WHAT IS NEEDED
Starting at the beginning of the data and ending with the line that contains "dist [0.016183, 0.003740]", quote the text word for word, including both ends. Leave the pictures out of your answer.

RECORDED DATA

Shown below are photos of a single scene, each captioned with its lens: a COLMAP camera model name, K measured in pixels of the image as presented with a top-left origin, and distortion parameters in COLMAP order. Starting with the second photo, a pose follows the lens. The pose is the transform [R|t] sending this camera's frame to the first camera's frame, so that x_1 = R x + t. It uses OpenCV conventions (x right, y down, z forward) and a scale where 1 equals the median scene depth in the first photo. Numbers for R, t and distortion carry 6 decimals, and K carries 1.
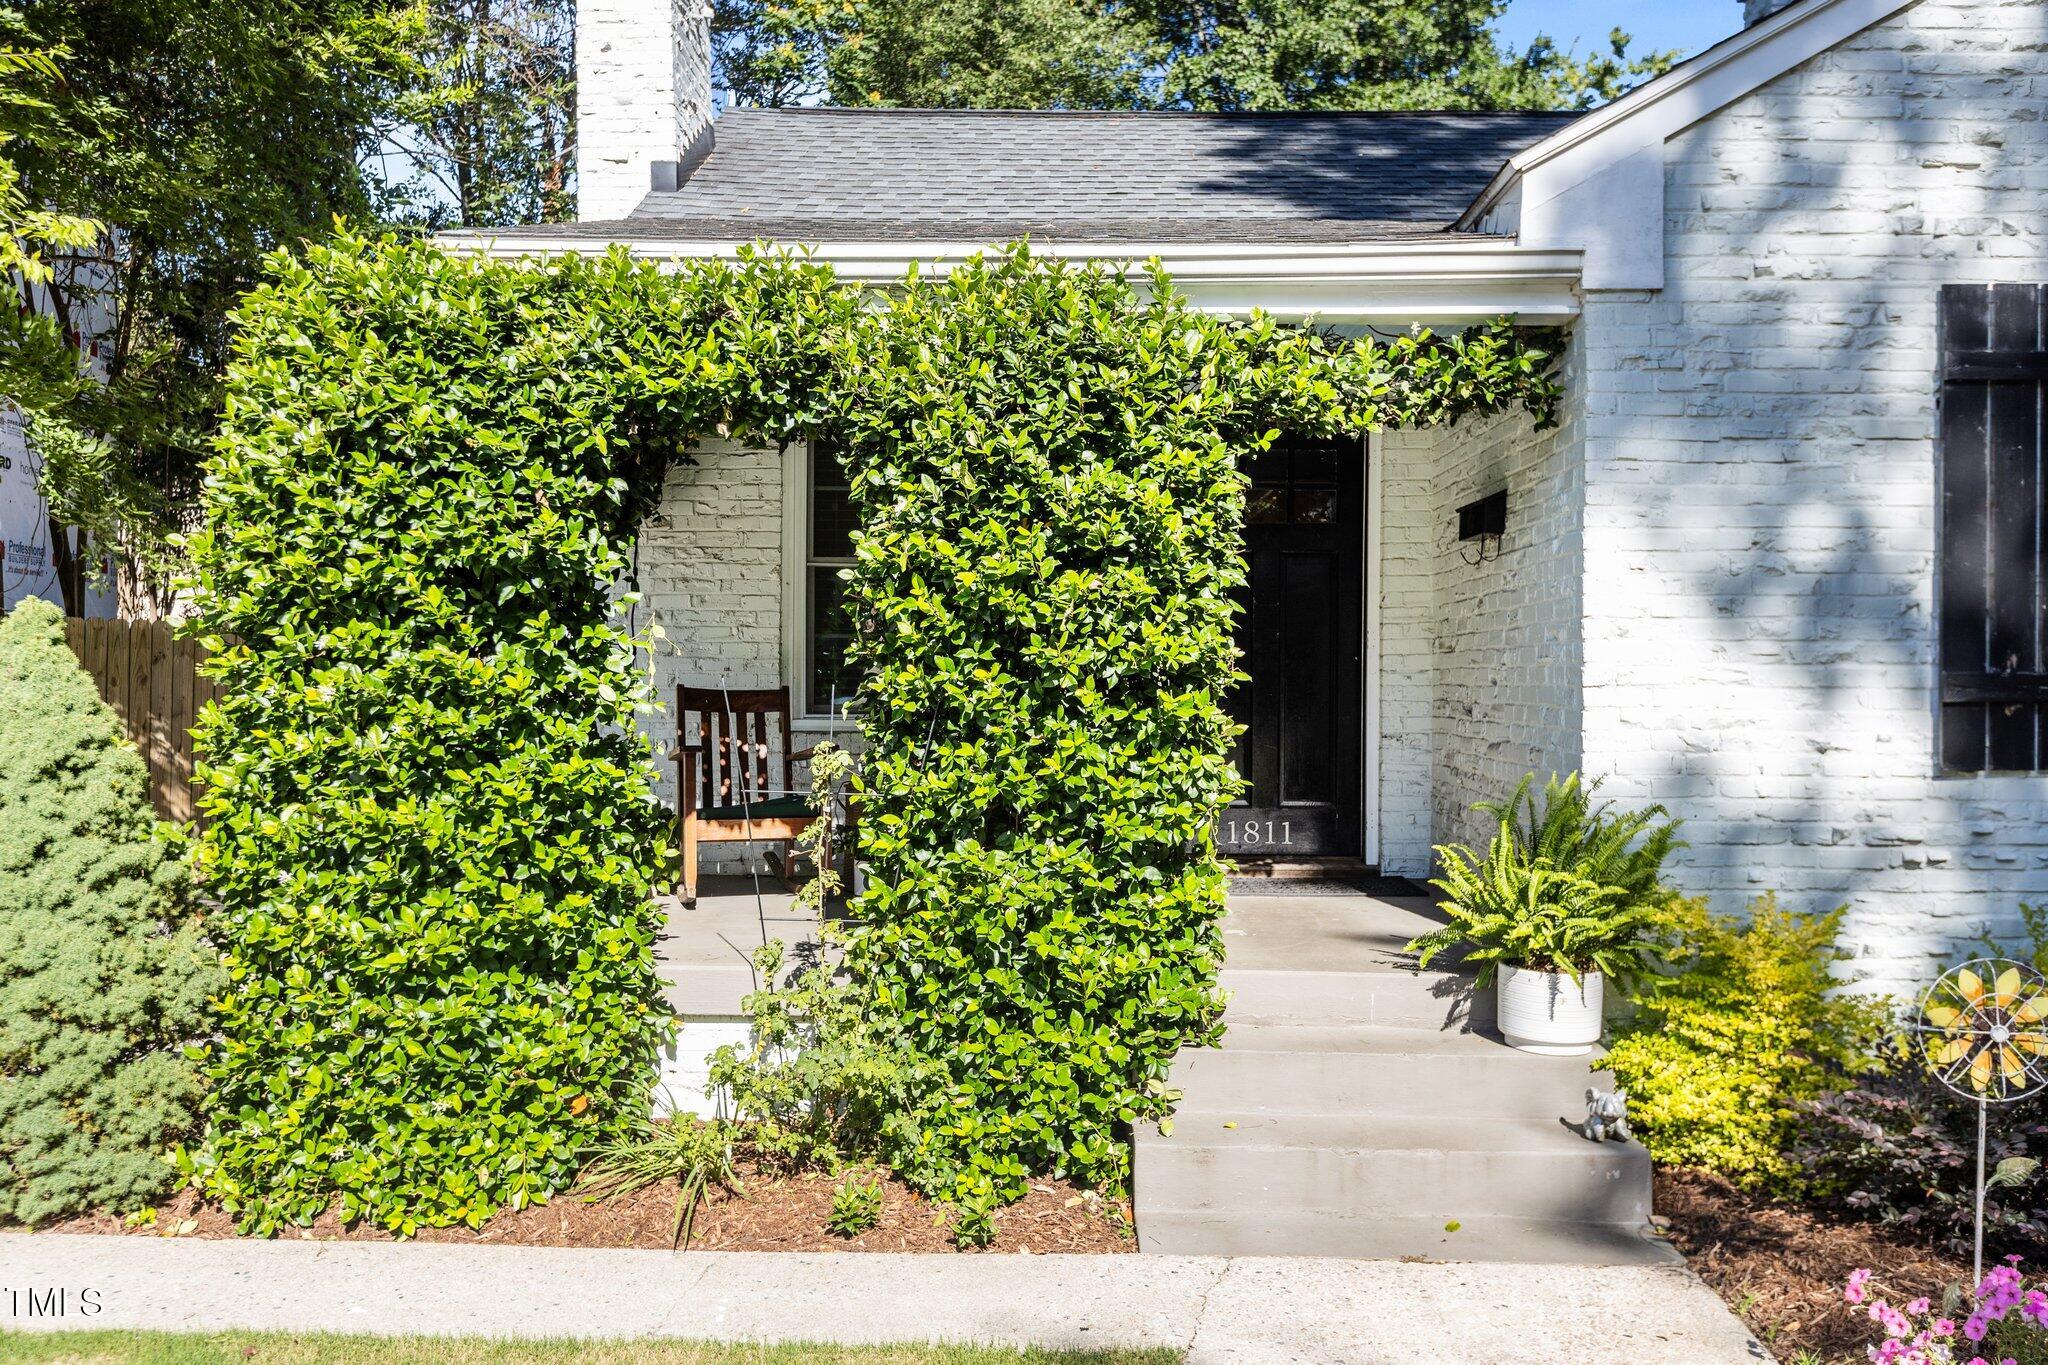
lens RADIAL K [[1651.4, 0, 1026.3], [0, 1651.4, 680.4], [0, 0, 1]] dist [0.016183, 0.003740]
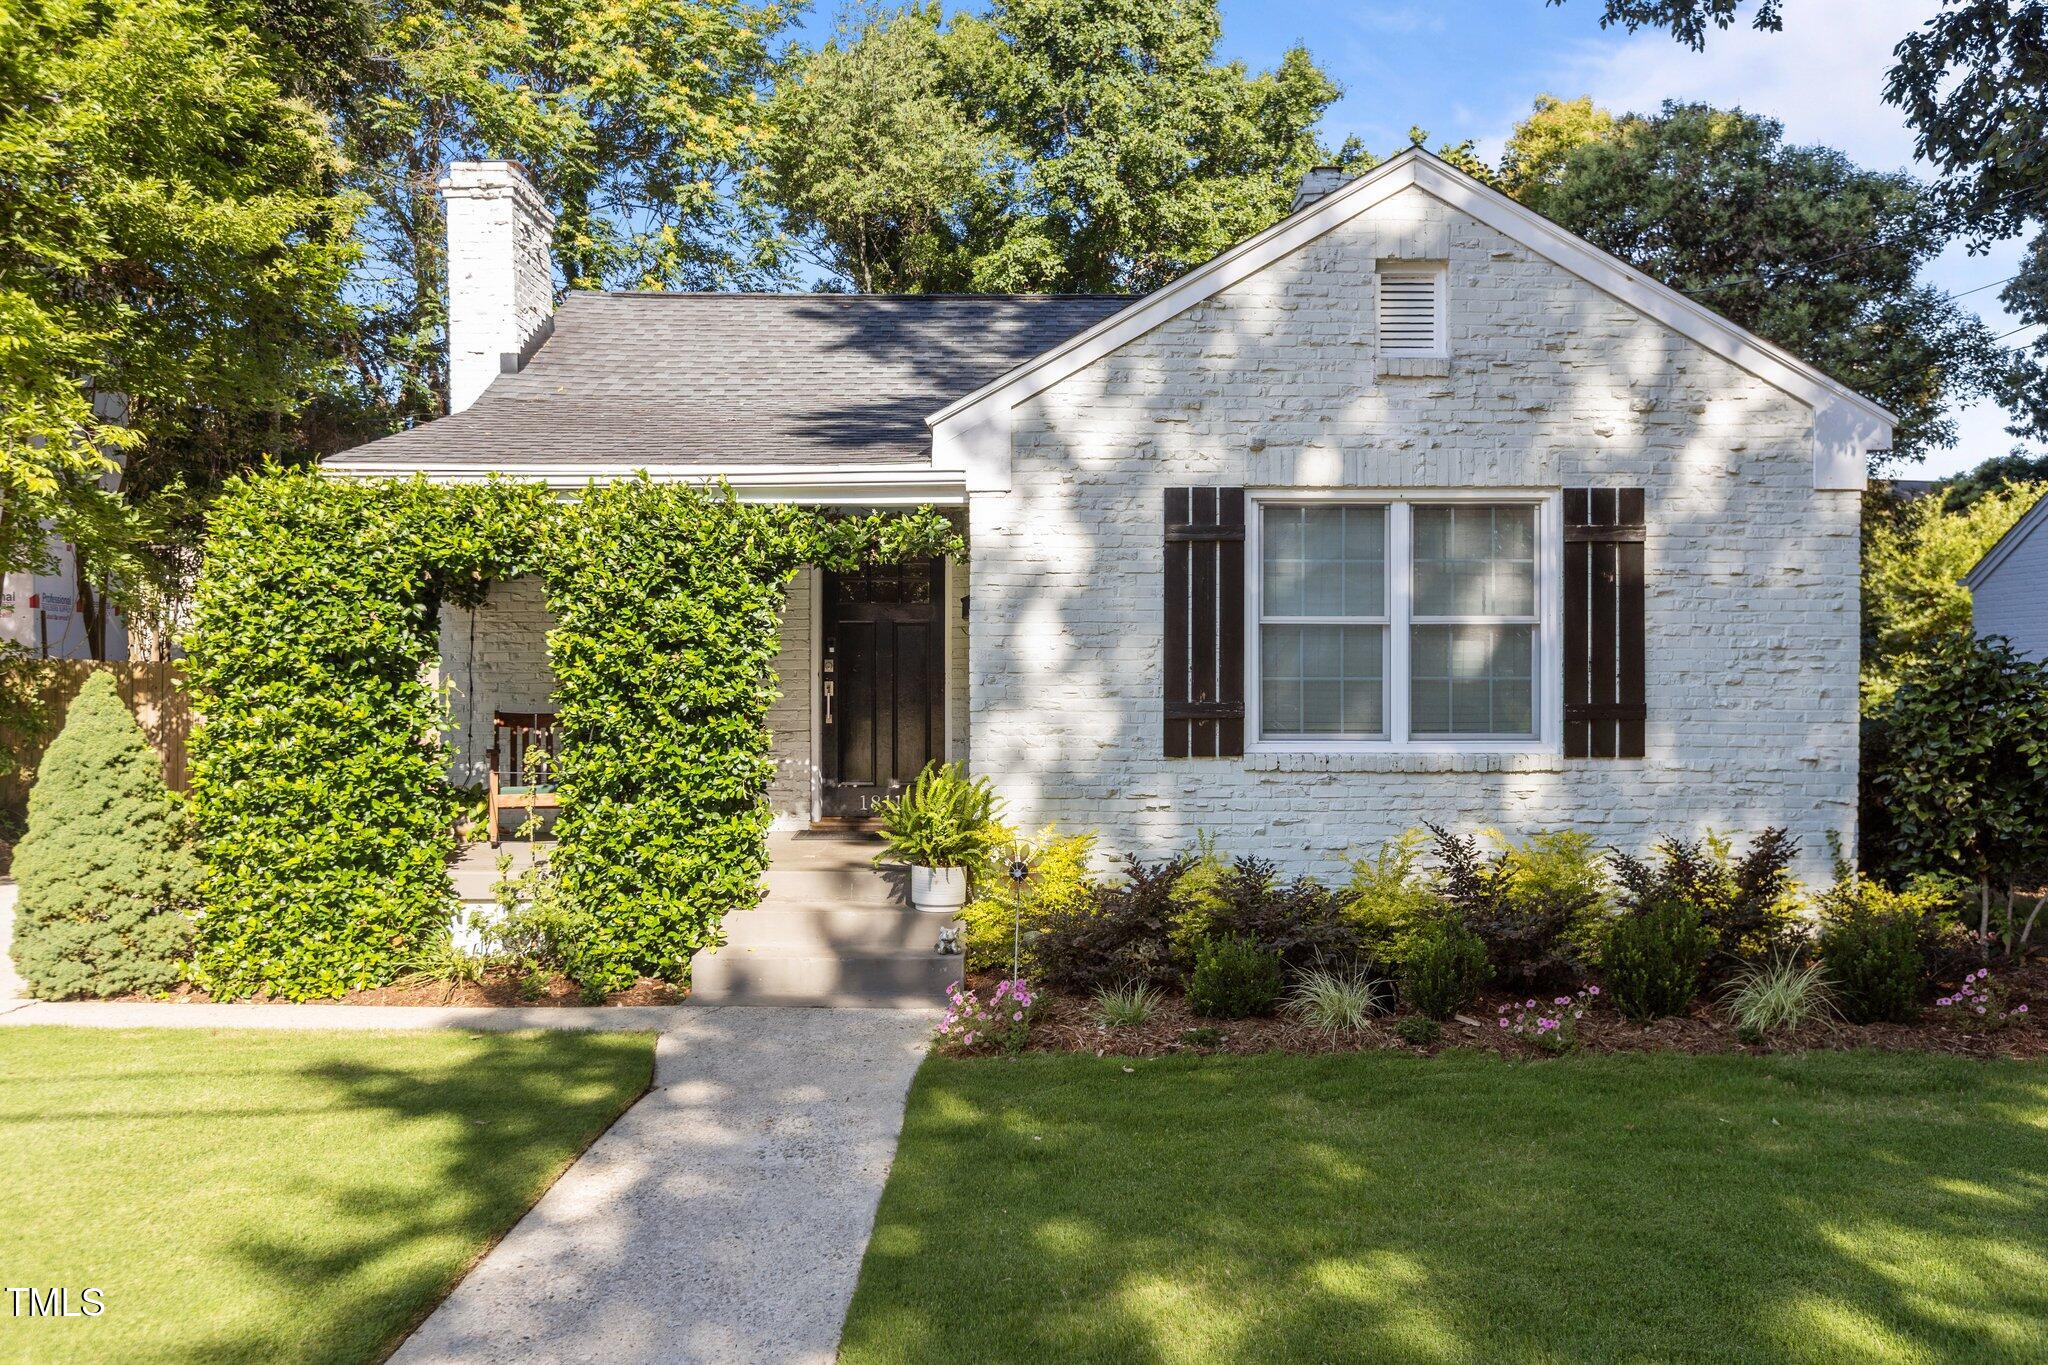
lens RADIAL K [[1612.6, 0, 1022.1], [0, 1612.6, 689.4], [0, 0, 1]] dist [0.023944, 0.007448]
pose [[0.999944, -0.006606, 0.008222, 0.418870], [0.006608, 0.999978, -0.000212, -0.021414], [-0.008221, 0.000266, 0.999966, -0.826748]]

ANSWER TO THIS EXERCISE
Shown below are photos of a single scene, each captioned with its lens: a COLMAP camera model name, K measured in pixels of the image as presented with a top-left origin, and distortion parameters in COLMAP order. Starting with the second photo, a pose follows the lens. The pose is the transform [R|t] sending this camera's frame to the first camera's frame, so that x_1 = R x + t. It uses OpenCV conventions (x right, y down, z forward) and a scale where 1 equals the median scene depth in the first photo. Numbers for R, t and distortion carry 6 decimals, and K carries 1.
lens RADIAL K [[1651.4, 0, 1026.3], [0, 1651.4, 680.4], [0, 0, 1]] dist [0.016183, 0.003740]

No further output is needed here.